Not Gone, but Forgotten?

  • A few minutes into his Inaugural Address, on Jan. 20, 1989, George Bush--a Republican President often derided for his inattention to domestic problems--looked out at the crowd and declared, "My friends, we have work to do." The first task: helping "the homeless, lost and roaming." Ten years later, Bill Clinton--a Democratic President often praised for his acuity on social issues--delivered his seventh State of the Union address. In the course of 77 min. and 99 proposals, Clinton didn't offer any plans to combat homelessness. He never even brought it up.
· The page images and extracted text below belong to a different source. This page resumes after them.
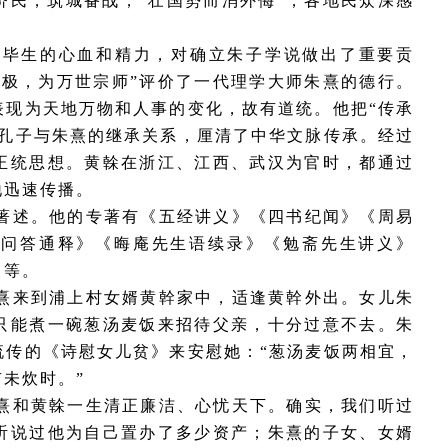
济民，筑城备战，
“壮国势而消外侮”，各地民众深感
了毕生的心血和精力，对确立朱子学说做出了重要贡
人极，为万世宗师”评价了一代理学大师朱熹的德行。
表现为天地万物和人事的变化，故有道统。他把“传承
了孔子与朱熹的继承关系，厘清了中华文脉传承。经过
正统思想。黄榦在浙江、江西、武汉为官时，都通过
地迅速传播。
著述。他的专著有《五经讲义》《四书纪闻》《周易
语问答通释》《晦庵先生语续录》《勉斋先生讲义》
》等。
熹来到浦上村女婿黄幹家中，适逢黄幹外出。女儿朱
只能煮一碗葱汤麦饭来招待父亲，十分过意不去。朱
流传的《诗慰女儿贫》来安慰她：
“葱汤麦饭两相宜，
未炊时。”
熹和黄榦一生清正廉洁、心忧天下。确实，我们听过
听说过他为自己置办了多少资产；朱熹的子女、女婿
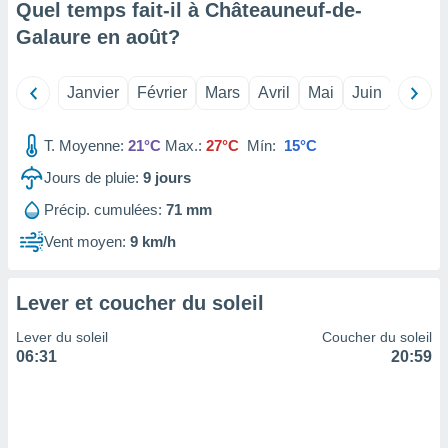
Quel temps fait-il à Châteauneuf-de-
tre
Galaure en
août
?
ement,
enaires
Janvier
Février
Mars
Avril
Mai
Juin
Juillet
s des
 des
nts
T. Moyenne:
21°C
Max.:
27°C
Mín:
15°C
 ou des
gies
Jours de pluie:
9
jours
es pour
Précip. cumulées:
71 mm
 accéder
r des
Vent moyen:
9 km/h
lles
ue votre
Lever et coucher du soleil
r ce site
Lever du soleil
Coucher du soleil
 IP et
06:31
20:59
ifiants
es.
eurs
traiter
    What has become of this once pressing issue? In the 1980s homelessness was widely regarded as a national emergency, one that drew heavy media coverage and gave rise to mass demonstrations (in 1986, 5 million Americans joined hands along a 4,000-mile line across the country to raise money for the homeless). That kind of public outcry led to the passage of the first and only federal law to assist homeless Americans, the McKinney Act of 1987, which authorized millions of dollars in funding for housing and hunger relief. But today that spirit is gone. In 1987 the number of articles on homelessness that appeared in the New York Times, Washington Post, Chicago Tribune and Los Angeles Times totaled 847; in 1996 those four dailies ran just 200 stories on the subject. As recently as 1991, 8% of Americans said homelessness--more than crime, the budget deficit, education or the decline of American values--was "the main problem facing the country today." Only half as many people now believe that. "Most of the emphasis today is on the feel-good," says Housing and Urban Development Secretary Andrew Cuomo, who founded a New York City homeless agency in 1986. "People don't want to focus on problems. But there's also the sense that the problem is apparently getting better."

    But has it got better? Reliable estimates of the homeless population have always been hard to come by. In the early '80s Mitch Snyder, the late founder of the Center for Creative Non-Violence, an advocacy group in Washington, claimed that there were 3 million homeless in America on any given night. He later admitted that he'd made up the figure. A 1988 Urban Institute survey offered an estimate of 600,000 homeless; but after the 1990 Census, the General Accounting Office put the number at 300,000. A 1994 study examined computer data on shelter turnover rates from 1988 to 1992 and found that between 5 million and 7 million Americans had been homeless at one time or another during those years.

    Today few reputable authorities are willing even to surmise how many people are homeless. But many researchers believe the problem is no less acute than it was in the mid-1980s. The U.S. Conference of Mayors, which publishes an annual survey on hunger and homelessness in 30 cities, says demand for emergency shelter has increased every year since the survey began in 1985, including an 11% jump in 1998. The number of people counted in Boston's annual one-night homeless census rose 40% between 1988 and 1996. Minnesota's nightly shelter population quadrupled between 1985 and 1997, and in New York City the average number of people staying in shelters climbed to 7,100 a night in 1997 after hitting a low of 6,000 in 1994. Homelessness has roiled San Francisco for much of the '90s: the Coalition for the Homeless estimates that 16,000 people are homeless there each night, twice as many as 10 years ago. Flush economic times may contribute to the problem: in many cities housing prices have soared out of reach of poor residents.

    If the homeless have vanished from public consciousness in the '90s, it may be because in many cities they have vanished from sight. Cuomo attributes this to the expansion of shelters and other services; but increasingly, frustrated municipal governments are responding to the problem by cracking down on panhandling, sweeping homeless encampments out of parks and off streets and outlawing sleeping in public. At least 50 cities--from Chicago to Tucson, Ariz., to liberal Berkeley, Calif.--have antivagrancy laws on the books. Such measures only displace the homeless, however. New York's clampdown on vagrancy in Times Square, for instance, has merely pushed the encampments to the edges of the island of Manhattan.

    The rise of such laws suggests that middle-class Americans have exhausted their reserves of compassion for the homeless and now see them as responsible for their own fate. "People decided that homeless people were affecting their quality of life," says Ralph Nunez, president of the New York-based Homes for the Homeless, "and they got fed up." But how fed up? In a recent survey conducted by researchers at Wayne State University, 80% of respondents said they favored increased federal spending on the homeless, and two-thirds said they would agree to a $25 tax hike to pay for homeless programs.

    Ultimately, the best explanation for why Americans stopped talking about homelessness lies not in policies or public opinion but in politics. In the '80s liberal advocacy for the homeless was of a piece with Democratic outrage at Reagan Administration policies toward the poor. But the homeless issue also splintered urban liberalism, sending some working- and middle-class voters into the arms of Republicans who vowed to curtail entitlements and tighten the screws on vagrancy. To survive, Democrats revised their image as the party of the dispossessed by acceding to welfare reform, cutting aid to the homeless and courting the middle class. As liberals drifted toward the margins of the political landscape, so did the homeless.